QUESTIONS À TRAITER
a. Dans l'article sur l'Essequibo, par quelle expression Irfaan Ali qualifie-t-il le port de la broche par Delcy Rodriguez ?
b. Poursuivez l'article sur l'Essequibo en quelques phrases, à partir de sa dernière phrase.

EXTRAIT FOURNI
Le territoire stratégique de l'Essequibo, riche en ressources pétrolières, est au cœur d'une tension diplomatique entre le Guyana et le Venezuela. La présidente par intérim du Venezuela, Delcy Rodriguez, a récemment porté une broche symbolisant une carte de son pays qui inclut cette région contestée, un acte jugé provocateur par le président guyanien, Irfaan Ali.
Irfaan Ali a exprimé sa préoccupation quant à la portée politique de cette broche lors de ses deux visites officielles dans les Caraïbes, en qualifiant cette action d'"exhibition ostentatoire". Dans une lettre adressée à la Communauté des Caraïbes (Caricom), il a déclaré qu'il est "profondément regrettable" de voir un tel symbole promu dans des forums diplomatiques, ce qui pourrait être interprété comme une forme de reconnaissance de la revendication territoriale du Venezuela sur un territoire administré par le Guyana depuis plus d'un siècle.
Les tensions entre les deux pays se sont intensifiées ces dernières années, notamment depuis que l'ancien président Nicolás Maduro a relancé des revendications sur l'Essequibo, culminant avec un référendum en 2023 sur l'intégration de cette région au Venezuela. Le président Ali a fait savoir que ces actions, y compris la nomination d'un gouverneur pour cette zone contestée, n'éliminent pas ce qu'il considère comme une menace persistante.

ENREGISTREMENTS LISTÉS
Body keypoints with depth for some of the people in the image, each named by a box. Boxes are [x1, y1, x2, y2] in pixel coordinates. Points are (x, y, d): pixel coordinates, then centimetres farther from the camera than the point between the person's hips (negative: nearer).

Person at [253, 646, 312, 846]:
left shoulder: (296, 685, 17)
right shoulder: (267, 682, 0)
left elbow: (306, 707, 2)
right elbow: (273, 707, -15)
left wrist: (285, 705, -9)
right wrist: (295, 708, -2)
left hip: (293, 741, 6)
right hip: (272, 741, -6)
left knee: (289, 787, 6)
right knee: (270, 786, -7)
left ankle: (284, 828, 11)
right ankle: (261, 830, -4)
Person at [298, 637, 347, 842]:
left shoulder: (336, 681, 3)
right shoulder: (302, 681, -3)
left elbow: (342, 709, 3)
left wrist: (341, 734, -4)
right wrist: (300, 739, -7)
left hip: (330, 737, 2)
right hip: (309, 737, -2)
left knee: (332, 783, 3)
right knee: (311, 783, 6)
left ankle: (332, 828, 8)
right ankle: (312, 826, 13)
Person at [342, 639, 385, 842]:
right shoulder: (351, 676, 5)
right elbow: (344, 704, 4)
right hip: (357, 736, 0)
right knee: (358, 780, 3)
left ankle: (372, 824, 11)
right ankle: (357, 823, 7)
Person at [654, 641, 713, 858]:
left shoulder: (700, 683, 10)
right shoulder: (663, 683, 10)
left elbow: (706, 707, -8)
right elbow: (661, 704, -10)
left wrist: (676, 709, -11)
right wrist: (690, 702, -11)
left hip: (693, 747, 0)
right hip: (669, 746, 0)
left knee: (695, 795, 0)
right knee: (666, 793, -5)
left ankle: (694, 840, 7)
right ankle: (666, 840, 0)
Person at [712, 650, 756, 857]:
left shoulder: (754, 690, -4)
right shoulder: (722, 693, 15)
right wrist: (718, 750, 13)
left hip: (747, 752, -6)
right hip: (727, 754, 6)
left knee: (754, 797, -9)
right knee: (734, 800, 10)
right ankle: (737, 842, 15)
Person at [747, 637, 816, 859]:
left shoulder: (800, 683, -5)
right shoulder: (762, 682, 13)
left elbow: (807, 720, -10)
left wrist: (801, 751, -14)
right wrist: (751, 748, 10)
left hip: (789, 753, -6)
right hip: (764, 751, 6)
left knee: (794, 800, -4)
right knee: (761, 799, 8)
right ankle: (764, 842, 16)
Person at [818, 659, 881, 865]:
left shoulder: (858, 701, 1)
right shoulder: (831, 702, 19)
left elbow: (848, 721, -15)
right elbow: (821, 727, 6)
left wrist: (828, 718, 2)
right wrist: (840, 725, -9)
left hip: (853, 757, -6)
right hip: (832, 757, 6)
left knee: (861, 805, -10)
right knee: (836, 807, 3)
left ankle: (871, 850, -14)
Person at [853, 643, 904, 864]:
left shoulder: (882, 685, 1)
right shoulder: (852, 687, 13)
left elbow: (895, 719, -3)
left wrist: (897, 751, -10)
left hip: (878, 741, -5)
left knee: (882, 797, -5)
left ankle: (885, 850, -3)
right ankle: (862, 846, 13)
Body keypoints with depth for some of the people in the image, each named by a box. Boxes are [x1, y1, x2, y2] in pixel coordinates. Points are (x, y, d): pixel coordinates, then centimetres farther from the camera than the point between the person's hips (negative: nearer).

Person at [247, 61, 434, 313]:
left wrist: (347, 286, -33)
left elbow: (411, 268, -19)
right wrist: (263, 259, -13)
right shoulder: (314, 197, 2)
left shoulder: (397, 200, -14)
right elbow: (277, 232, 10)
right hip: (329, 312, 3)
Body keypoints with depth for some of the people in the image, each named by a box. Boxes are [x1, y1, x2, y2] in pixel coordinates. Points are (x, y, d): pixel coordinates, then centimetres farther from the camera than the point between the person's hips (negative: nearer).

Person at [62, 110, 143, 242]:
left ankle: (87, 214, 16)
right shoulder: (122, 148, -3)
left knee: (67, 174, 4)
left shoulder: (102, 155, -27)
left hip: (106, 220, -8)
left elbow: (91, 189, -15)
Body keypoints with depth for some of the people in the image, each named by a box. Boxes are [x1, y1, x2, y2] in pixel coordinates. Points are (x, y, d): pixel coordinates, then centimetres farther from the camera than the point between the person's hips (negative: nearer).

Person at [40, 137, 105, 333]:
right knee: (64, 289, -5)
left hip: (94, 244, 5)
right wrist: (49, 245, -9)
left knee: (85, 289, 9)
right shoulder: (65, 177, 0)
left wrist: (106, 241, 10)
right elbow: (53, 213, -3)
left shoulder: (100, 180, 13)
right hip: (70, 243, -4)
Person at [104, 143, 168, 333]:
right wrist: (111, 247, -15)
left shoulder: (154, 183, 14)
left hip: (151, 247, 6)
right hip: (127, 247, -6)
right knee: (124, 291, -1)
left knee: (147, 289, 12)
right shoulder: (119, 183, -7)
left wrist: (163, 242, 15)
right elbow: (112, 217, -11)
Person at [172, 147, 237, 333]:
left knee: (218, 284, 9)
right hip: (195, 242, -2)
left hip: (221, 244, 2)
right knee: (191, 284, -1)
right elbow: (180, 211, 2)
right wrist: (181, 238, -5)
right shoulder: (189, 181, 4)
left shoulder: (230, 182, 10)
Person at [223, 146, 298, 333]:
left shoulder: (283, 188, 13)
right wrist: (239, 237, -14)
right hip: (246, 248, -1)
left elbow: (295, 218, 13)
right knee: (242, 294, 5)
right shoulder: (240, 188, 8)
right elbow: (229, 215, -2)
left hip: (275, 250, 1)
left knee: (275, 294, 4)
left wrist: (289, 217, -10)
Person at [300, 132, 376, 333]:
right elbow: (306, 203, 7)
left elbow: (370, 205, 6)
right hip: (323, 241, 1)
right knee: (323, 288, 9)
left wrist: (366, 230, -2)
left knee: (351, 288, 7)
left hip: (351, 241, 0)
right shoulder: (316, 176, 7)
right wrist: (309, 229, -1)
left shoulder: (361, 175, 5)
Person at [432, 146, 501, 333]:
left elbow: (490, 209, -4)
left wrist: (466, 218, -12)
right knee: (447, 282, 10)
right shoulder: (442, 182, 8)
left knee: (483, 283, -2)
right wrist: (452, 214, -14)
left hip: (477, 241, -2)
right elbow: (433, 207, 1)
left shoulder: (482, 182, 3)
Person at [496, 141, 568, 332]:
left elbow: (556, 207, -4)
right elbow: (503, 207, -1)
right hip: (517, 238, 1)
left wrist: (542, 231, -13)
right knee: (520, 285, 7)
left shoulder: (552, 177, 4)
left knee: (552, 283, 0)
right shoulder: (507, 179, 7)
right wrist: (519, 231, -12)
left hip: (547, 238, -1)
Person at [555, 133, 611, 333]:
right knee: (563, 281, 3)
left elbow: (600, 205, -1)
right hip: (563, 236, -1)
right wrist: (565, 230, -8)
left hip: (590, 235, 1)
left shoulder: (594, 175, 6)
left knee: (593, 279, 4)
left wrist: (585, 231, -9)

RÉPONSES ATTENDUES
a. Une « exhibition ostentatoire ».

b.
Des experts du droit international s'accordent à dire que de telles provocations risquent de saper les efforts visant à résoudre pacifiquement cette dispute. Le rôle de la Cour internationale de justice (CIJ) sera essentiel pour clarifier les droits des deux nations sur ce territoire riche en pétrole, mais pour l’instant, la tension s’aggrave avec des gestes symboliques tels que celui de Rodriguez, qui risquent de compromettre le dialogue.
Cette situation soulève des questions critiques concernant la souveraineté et le droit international, et il faudra suivre de près les développements futurs pour comprendre l'impact potentiel sur la région des Caraïbes.